Yep, we have had enough of the rain and with no notable improvement in the long range forecast, we are heading to Denmark a week earlier than strictly necessary, with the ferry booked for early Monday morning. Of course, the weather may prove not be any better in Denmark, but at least food will be cheaper! (In truth, Denmark may not work out cheaper over all, as Norway is so good for free night stops and free service points that the expensive food is balanced out.)

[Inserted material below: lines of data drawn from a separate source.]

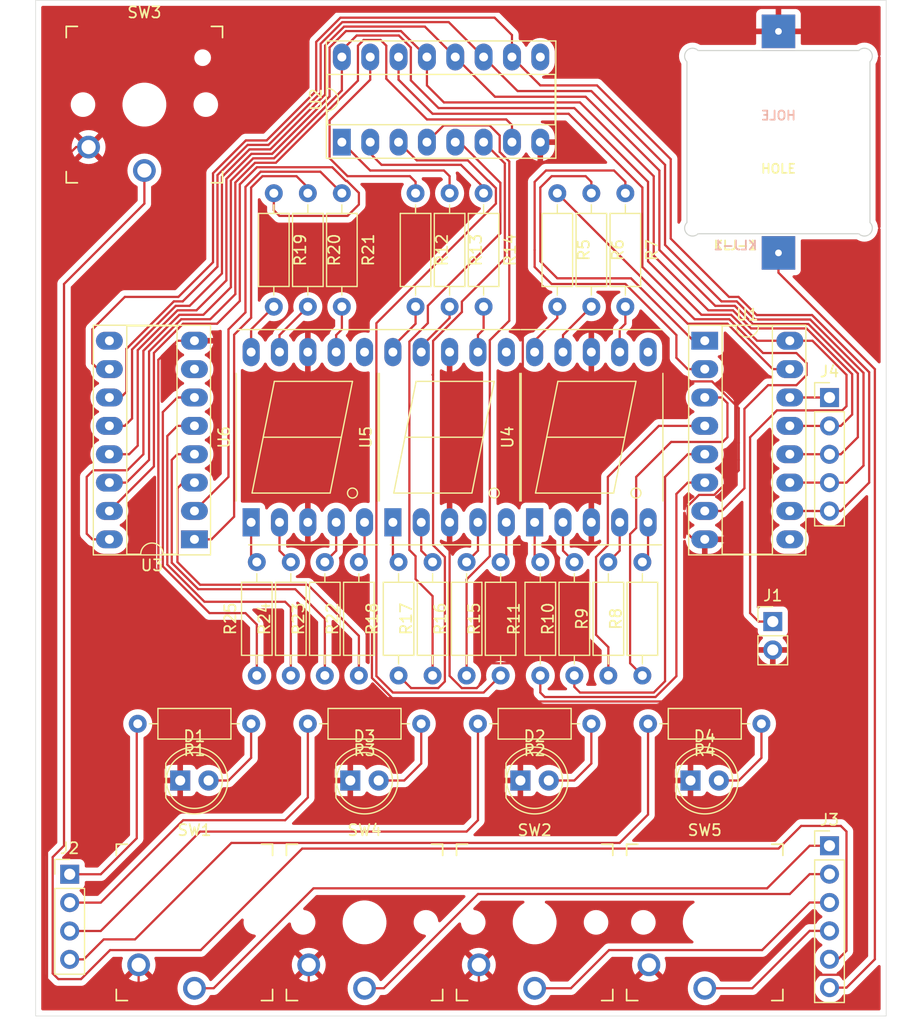
<source format=kicad_pcb>
(kicad_pcb
	(version 20240108)
	(generator "pcbnew")
	(generator_version "8.0")
	(general
		(thickness 1.6)
		(legacy_teardrops no)
	)
	(paper "A4")
	(layers
		(0 "F.Cu" signal)
		(31 "B.Cu" signal)
		(32 "B.Adhes" user "B.Adhesive")
		(33 "F.Adhes" user "F.Adhesive")
		(34 "B.Paste" user)
		(35 "F.Paste" user)
		(36 "B.SilkS" user "B.Silkscreen")
		(37 "F.SilkS" user "F.Silkscreen")
		(38 "B.Mask" user)
		(39 "F.Mask" user)
		(40 "Dwgs.User" user "User.Drawings")
		(41 "Cmts.User" user "User.Comments")
		(42 "Eco1.User" user "User.Eco1")
		(43 "Eco2.User" user "User.Eco2")
		(44 "Edge.Cuts" user)
		(45 "Margin" user)
		(46 "B.CrtYd" user "B.Courtyard")
		(47 "F.CrtYd" user "F.Courtyard")
		(48 "B.Fab" user)
		(49 "F.Fab" user)
		(50 "User.1" user)
		(51 "User.2" user)
		(52 "User.3" user)
		(53 "User.4" user)
		(54 "User.5" user)
		(55 "User.6" user)
		(56 "User.7" user)
		(57 "User.8" user)
		(58 "User.9" user)
	)
	(setup
		(pad_to_mask_clearance 0)
		(allow_soldermask_bridges_in_footprints no)
		(pcbplotparams
			(layerselection 0x0001000_7fffffff)
			(plot_on_all_layers_selection 0x0000000_00000000)
			(disableapertmacros no)
			(usegerberextensions no)
			(usegerberattributes yes)
			(usegerberadvancedattributes yes)
			(creategerberjobfile yes)
			(dashed_line_dash_ratio 12.000000)
			(dashed_line_gap_ratio 3.000000)
			(svgprecision 4)
			(plotframeref no)
			(viasonmask no)
			(mode 1)
			(useauxorigin no)
			(hpglpennumber 1)
			(hpglpenspeed 20)
			(hpglpendiameter 15.000000)
			(pdf_front_fp_property_popups yes)
			(pdf_back_fp_property_popups yes)
			(dxfpolygonmode yes)
			(dxfimperialunits yes)
			(dxfusepcbnewfont yes)
			(psnegative no)
			(psa4output no)
			(plotreference yes)
			(plotvalue yes)
			(plotfptext yes)
			(plotinvisibletext no)
			(sketchpadsonfab no)
			(subtractmaskfromsilk no)
			(outputformat 1)
			(mirror no)
			(drillshape 0)
			(scaleselection 1)
			(outputdirectory "")
		)
	)
	(net 0 "")
	(net 1 "VCC")
	(net 2 "/BTN_GRN")
	(net 3 "GND")
	(net 4 "/n_ENABLE")
	(net 5 "/DATAIN_DISP_1")
	(net 6 "/LED_GRN")
	(net 7 "/BTN_RED")
	(net 8 "/LED_TURQ")
	(net 9 "/BTN_START")
	(net 10 "/LED_RED")
	(net 11 "/LATCH_CLK")
	(net 12 "/n_RESET")
	(net 13 "/BTN_YLW")
	(net 14 "/SHIFT_CLK")
	(net 15 "/LED_YLW")
	(net 16 "/BTN_TURQ")
	(net 17 "/BUZZER")
	(net 18 "Net-(D1-A)")
	(net 19 "Net-(D2-A)")
	(net 20 "Net-(D3-A)")
	(net 21 "Net-(D4-A)")
	(net 22 "Net-(U1-QA)")
	(net 23 "Net-(U4-A)")
	(net 24 "Net-(U1-QB)")
	(net 25 "Net-(U4-B)")
	(net 26 "Net-(U1-QC)")
	(net 27 "Net-(U4-C)")
	(net 28 "Net-(U1-QD)")
	(net 29 "Net-(U4-D)")
	(net 30 "Net-(U4-E)")
	(net 31 "Net-(U1-QE)")
	(net 32 "Net-(U1-QF)")
	(net 33 "Net-(U4-F)")
	(net 34 "Net-(U1-QG)")
	(net 35 "Net-(U4-G)")
	(net 36 "Net-(U2-QA)")
	(net 37 "Net-(U5-A)")
	(net 38 "Net-(U2-QB)")
	(net 39 "Net-(U5-B)")
	(net 40 "Net-(U5-C)")
	(net 41 "Net-(U2-QC)")
	(net 42 "Net-(U2-QD)")
	(net 43 "Net-(U5-D)")
	(net 44 "Net-(U5-E)")
	(net 45 "Net-(U2-QE)")
	(net 46 "Net-(U2-QF)")
	(net 47 "Net-(U5-F)")
	(net 48 "Net-(U2-QG)")
	(net 49 "Net-(U5-G)")
	(net 50 "Net-(U3-QA)")
	(net 51 "Net-(U6-A)")
	(net 52 "Net-(U3-QB)")
	(net 53 "Net-(U6-B)")
	(net 54 "Net-(U6-C)")
	(net 55 "Net-(U3-QC)")
	(net 56 "Net-(U3-QD)")
	(net 57 "Net-(U6-D)")
	(net 58 "Net-(U3-QE)")
	(net 59 "Net-(U6-E)")
	(net 60 "Net-(U3-QF)")
	(net 61 "Net-(U6-F)")
	(net 62 "Net-(U3-QG)")
	(net 63 "Net-(U6-G)")
	(net 64 "unconnected-(U1-QH'-Pad9)")
	(net 65 "/DATAIN_DISP_10")
	(net 66 "/DATAIN_DISP100")
	(net 67 "unconnected-(U2-QH'-Pad9)")
	(net 68 "unconnected-(U3-QH'-Pad9)")
	(net 69 "unconnected-(U3-QH-Pad7)")
	(net 70 "unconnected-(U4-DP-Pad6)")
	(net 71 "unconnected-(U5-DP-Pad6)")
	(net 72 "unconnected-(U6-DP-Pad6)")
	(footprint "Resistor_THT:R_Axial_DIN0207_L6.3mm_D2.5mm_P10.16mm_Horizontal" (layer "F.Cu") (at 94.488 94.234 180))
	(footprint "Resistor_THT:R_Axial_DIN0207_L6.3mm_D2.5mm_P10.16mm_Horizontal" (layer "F.Cu") (at 74.676 89.916 90))
	(footprint "Display_7Segment:7SegmentLED_LTS6760_LTS6780" (layer "F.Cu") (at 61.468 76.2 90))
	(footprint "Display_7Segment:7SegmentLED_LTS6760_LTS6780" (layer "F.Cu") (at 48.768 76.2 90))
	(footprint "Resistor_THT:R_Axial_DIN0207_L6.3mm_D2.5mm_P10.16mm_Horizontal" (layer "F.Cu") (at 77.724 89.916 90))
	(footprint "KiCad kirjastot:Piezo-KLJ-1625" (layer "F.Cu") (at 96.012 42.164 180))
	(footprint "KiCad kirjastot:SW_PG1350" (layer "F.Cu") (at 39.204 38.804))
	(footprint "Connector_PinHeader_2.54mm:PinHeader_1x05_P2.54mm_Vertical" (layer "F.Cu") (at 100.584 65.029))
	(footprint "Resistor_THT:R_Axial_DIN0207_L6.3mm_D2.5mm_P10.16mm_Horizontal" (layer "F.Cu") (at 55.372 89.916 90))
	(footprint "LED_THT:LED_D5.0mm" (layer "F.Cu") (at 88.133 99.314))
	(footprint "Display_7Segment:7SegmentLED_LTS6760_LTS6780" (layer "F.Cu") (at 74.168 76.2 90))
	(footprint "Resistor_THT:R_Axial_DIN0207_L6.3mm_D2.5mm_P10.16mm_Horizontal" (layer "F.Cu") (at 79.248 94.234 180))
	(footprint "Resistor_THT:R_Axial_DIN0207_L6.3mm_D2.5mm_P10.16mm_Horizontal" (layer "F.Cu") (at 76.2 46.736 -90))
	(footprint "KiCad kirjastot:SW_PG1350" (layer "F.Cu") (at 74.168 112.014))
	(footprint "Resistor_THT:R_Axial_DIN0207_L6.3mm_D2.5mm_P10.16mm_Horizontal" (layer "F.Cu") (at 79.248 46.736 -90))
	(footprint "Resistor_THT:R_Axial_DIN0207_L6.3mm_D2.5mm_P10.16mm_Horizontal" (layer "F.Cu") (at 56.896 46.736 -90))
	(footprint "Resistor_THT:R_Axial_DIN0207_L6.3mm_D2.5mm_P10.16mm_Horizontal" (layer "F.Cu") (at 61.976 89.916 90))
	(footprint "Resistor_THT:R_Axial_DIN0207_L6.3mm_D2.5mm_P10.16mm_Horizontal" (layer "F.Cu") (at 83.82 89.916 90))
	(footprint "KiCad kirjastot:SW_PG1350" (layer "F.Cu") (at 58.928 112.014))
	(footprint "Resistor_THT:R_Axial_DIN0207_L6.3mm_D2.5mm_P10.16mm_Horizontal" (layer "F.Cu") (at 66.548 46.736 -90))
	(footprint "Resistor_THT:R_Axial_DIN0207_L6.3mm_D2.5mm_P10.16mm_Horizontal" (layer "F.Cu") (at 71.12 89.916 90))
	(footprint "LED_THT:LED_D5.0mm" (layer "F.Cu") (at 72.893 99.314))
	(footprint "LED_THT:LED_D5.0mm" (layer "F.Cu") (at 42.413 99.314))
	(footprint "Package_DIP:DIP-16_W7.62mm_Socket_LongPads" (layer "F.Cu") (at 43.688 77.724 180))
	(footprint "Resistor_THT:R_Axial_DIN0207_L6.3mm_D2.5mm_P10.16mm_Horizontal" (layer "F.Cu") (at 63.5 46.736 -90))
	(footprint "Resistor_THT:R_Axial_DIN0207_L6.3mm_D2.5mm_P10.16mm_Horizontal" (layer "F.Cu") (at 82.296 46.736 -90))
	(footprint "Package_DIP:DIP-16_W7.62mm_Socket_LongPads" (layer "F.Cu") (at 89.408 59.944))
	(footprint "KiCad kirjastot:SW_PG1350" (layer "F.Cu") (at 43.688 112.014))
	(footprint "Resistor_THT:R_Axial_DIN0207_L6.3mm_D2.5mm_P10.16mm_Horizontal" (layer "F.Cu") (at 64.008 94.234 180))
	(footprint "Resistor_THT:R_Axial_DIN0207_L6.3mm_D2.5mm_P10.16mm_Horizontal" (layer "F.Cu") (at 49.276 89.916 90))
	(footprint "Package_DIP:DIP-16_W7.62mm_Socket_LongPads" (layer "F.Cu") (at 56.896 42.164 90))
	(footprint "Connector_PinHeader_2.54mm:PinHeader_1x06_P2.54mm_Vertical"
		(layer "F.Cu")
		(uuid "b50a392e-ea5a-4a69-aa03-40b595c94afa")
		(at 100.584 105.156)
		(descr "Through hole straight pin header, 1x06, 2.54mm pitch, single row")
		(tags "Through hole pin header THT 1x06 2.54mm single row")
		(property "Reference" "J3"
			(at 0 -2.33 360)
			(layer "F.SilkS")
			(uuid "6f47039c-83e8-4171-bc37-c3fb747bac58")
			(effects
				(font
					(size 1 1)
					(thickness 0.15)
				)
			)
		)
		(property "Value" "Conn_01x06_Pin"
			(at 0 15.03 360)
			(layer "F.Fab")
			(uuid
... [353987 chars truncated]
</source>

With the fridge looking less bare (no point in a big stock up when we will so soon be back into a world with Lidl stores) and our tickets booked, we bizarrely decided not to top up on diesel at the cheapest price we've seen for weeks (every station we've seen since has been 30p/litre more), and slowly made our way down towards the coastal town of Egersund.
By the time we stopped at the first service point, it was raining. It continued as we diverted to a lakeside picnic area for lunch. It was because of the rain that we didn't stop for any of the walks or points of interest I had highlighted on the map (although I do now wish we had stopped at the information centre for the UNESCO GeoPark we passed - apparently a unique landscape, the area bore a resemblance to the Rhinogs, I thought). Rain as heavy as we have been experiencing lately is no fun for walking (aside from getting us and our gear wet, it doesn't do the paths any favours).

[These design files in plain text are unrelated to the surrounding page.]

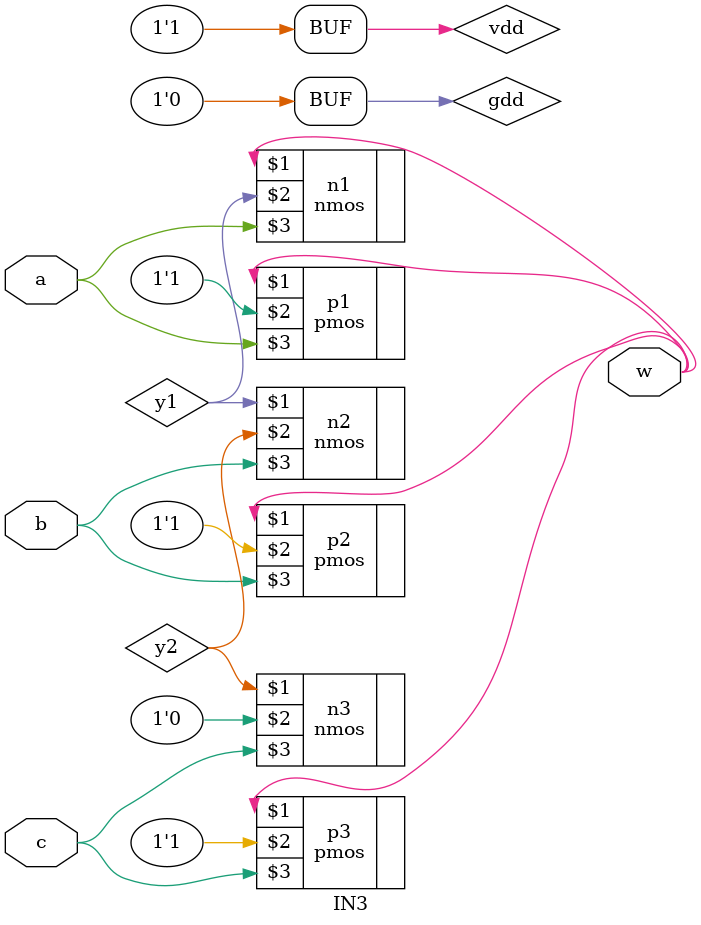
<source format=sv>

module IN3(input a,b,c, output w);
    supply1 vdd;
    supply0 gdd;
    wire y1, y2;
    pmos #(5,6,7) p1(w, vdd, a), p2(w, vdd, b), p3(w, vdd, c);
    nmos #(3,4,5) n1(w, y1, a), n2(y1, y2, b), n3(y2, gdd, c);
    // assign w = ~(a&b&c);
endmodule
</source>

After sitting in a car park in the town of Egersund for half an hour, we gave up waiting for the rain to stop and donned waterproofs. It's a town of wooden buildings, but having seen many such towns by now, it didn't seem anything special. It wasn't until we had moved on that I rued not checking the bits I'd highlighted in the tourist brochure. The town has a little hill a short walk away and nearby there are petroglyphs. There have been lots of sites of petroglyphs that have been far enough off route for me not to call for the detour, so it was annoying to miss these when we were right by them.
Our night stop wasn't much further along the road and it was a surprise to find a handful of motorhomes already parked up there. Experience to date has told us that most people keep later hours than us.
We arrived in rain that was interspersed with heavy showers, but as the evening has worn on the sky above has cleared and we are enjoying sunshine as I type this. It'd be nice if this could just last 48 more hours!
Snaps taken from the viewpoint where Bertie is parked. I slipped and fell in a pool of mud on my way back from taking these photos. No damage done to me (it was a soft landing!), but my jeans are in a bit of a state.
Thank you to Kay and Kev for the cake. I would offer a slice, but there's dessicated coconut on the top. Oh, and it'll be long gone before we see you.